The Dunes are alive with the sound of music

woman_in_the_dunes_poster.jpgThe score of Woman in the Dunes is haunting. Dissonant, staccato aural elements insure that tone of the film never drifts far from a sense of peril or the inescapable hopelessness of Niki’s predicament and a life engulfed with insurmountable sand. The score in Dunes, however, plays a more sophisticated role than that of simple a tonal device. Teshigahara does not merely employ sound as an appropriately matched accompaniment to accent or enhance the visible drama. Rather, music functions as an independent player; it contains unique information not visually available and it redefines the visual story, rather than merely supplementing it. The more direct a film is required to be in the enunciation of its themes, the more it risks perjuring those themes itself (Explicitly stated meanings are vulnerable to the slightest missteps in presentation or interpretation), and the more it sacrifices the longevity that thematic ambiguity provides. Therefore, the disjunction of non-diegetic sound and the visual narrative provides Teshigahara an extended toolset for the construction and fortification of a more mature, more durable motif.

Threatening music begins in the title sequence, and we are immediately shown images of sand at various zooms, followed by Niki travelling through the sand.
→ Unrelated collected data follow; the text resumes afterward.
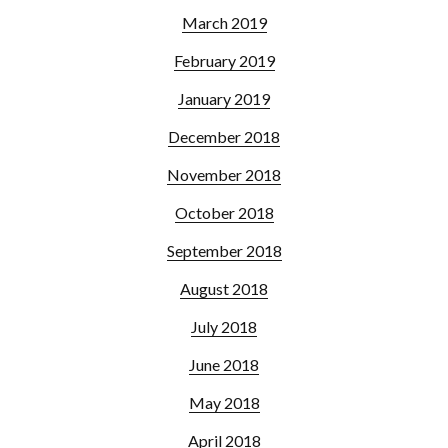
March 2019
February 2019
January 2019
December 2018
November 2018
October 2018
September 2018
August 2018
July 2018
June 2018
May 2018
April 2018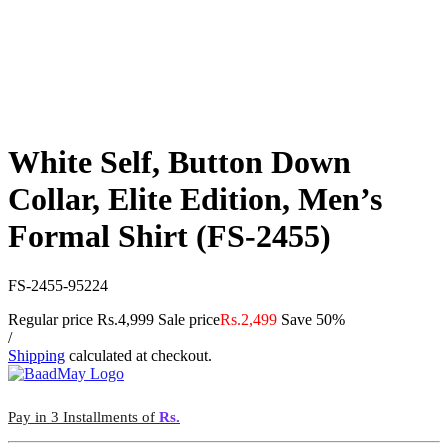
White Self, Button Down
Collar, Elite Edition, Men’s
Formal Shirt (FS-2455)
FS-2455-95224
Regular price
Rs.4,999
Sale price
Rs.2,499
Save 50%
/
Shipping
calculated at checkout.
Pay in 3 Installments of
Rs.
From the outset, the audience is meant to understand sand as a menacing force. If the tone of our introduction to sand does not immediately characterize it as diabolical, it at least definitively establishes the overwhelming potency of the stuff. Next, Niki is hiking through the Dunes, accompanied by a score that continues to be ominous. Already, Teshigahara is using music to force a re-interpretation of the visual information provided. With the score absent, the audience would have no sense of Niki’s peril, and the understanding of this scene would be completely different, and thus the non-diegetic sound proves itself an integral player rather than a peripheral enhancement. Like a wordless narrator, the score is describing for the viewers how we should understand the sand, and reframing an entomological excursion as a descent away from civilization; these two functions will remain consistent throughout the film. Teshigahara allots the score sparingly, a strategy that enhances the sense of isolation in the scenes accompanied only by the sounds of swishing sand and rushing wind, but when the score does reappear, it will always tell one of these same two stories: to remind the audience of the devilish omnipotence of the sand, or to signify further progress in the metamorphosis (descent) of Niki.

As Niki begins his eternity in the sand pit, the score reappears with sporadic flourishes, frequently to identify a milestone in Niki’s devolutionary journey. The music reaches climaxes in intensity when he first realizes he is trapped, when he first embraces the woman sexually, and in the moments of desperation when he must give in to his need for water. In the case of the sexual encounter, there is the problem of tonal disjunction. This can be solved by charting this case in course with the other two. The encounter then must be seen as a significant milestone in Niki’s transition. The disjunction informs the audience that they should not be taking the drama merely at face-value, but that, like in the scenes where Niki’s fate is more literally realized, here also his new existence is being created, only less visibly. Because a film cannot provide a direct window into the protagonist’s psyche, a filmmaker must provide manifest hints to indicate externally the internal process. For the evolution of a character, the transmogrifying force is generally identified, but the viewer must notice a difference in this series of checkpoints to understand the change, and they must interpolate these points of detail in order to elucidate the real dynamics of the transformation. Woman in the Dunes is an existential movie with overtones of nothingness, isolation—the absurdity of futile civilized constructions juxtaposed against an equally Sisyphusian, but simpler existence. Overtly stating the conditions of the characters would be inconsistent with the themes and aesthetics of such a movie. Therefore, the score in Dunes, specifically the musical-visual disjunction, can be explained as a creative device employed to maintain the film’s philosophic integrity—a method of furthering the narrative without violating its own aesthetic.

In the climactic scene where the villagers demand to view the couple together, the music is distinct. Not dissonant and haunting, it is rhythmic and warlike. The new sounds should be taken as an indication that the period of metamorphosis is reaching conclusion. This is a conflictual moment, reflected in the aggressive, ritual beat of the drums, where all of the various levels of individual and society are brought to ceremonious battle within Niki. The music explains that this is not another moment of forced adaptation , not another instance of the oppression of the sand. This is Niki’s moment of truth, where the vestiges of his previous self will make their last stand and be destroyed, and a new version of Niki, an existential reduction his previous self, will be reborn and baptized to the ritual beat of the drums.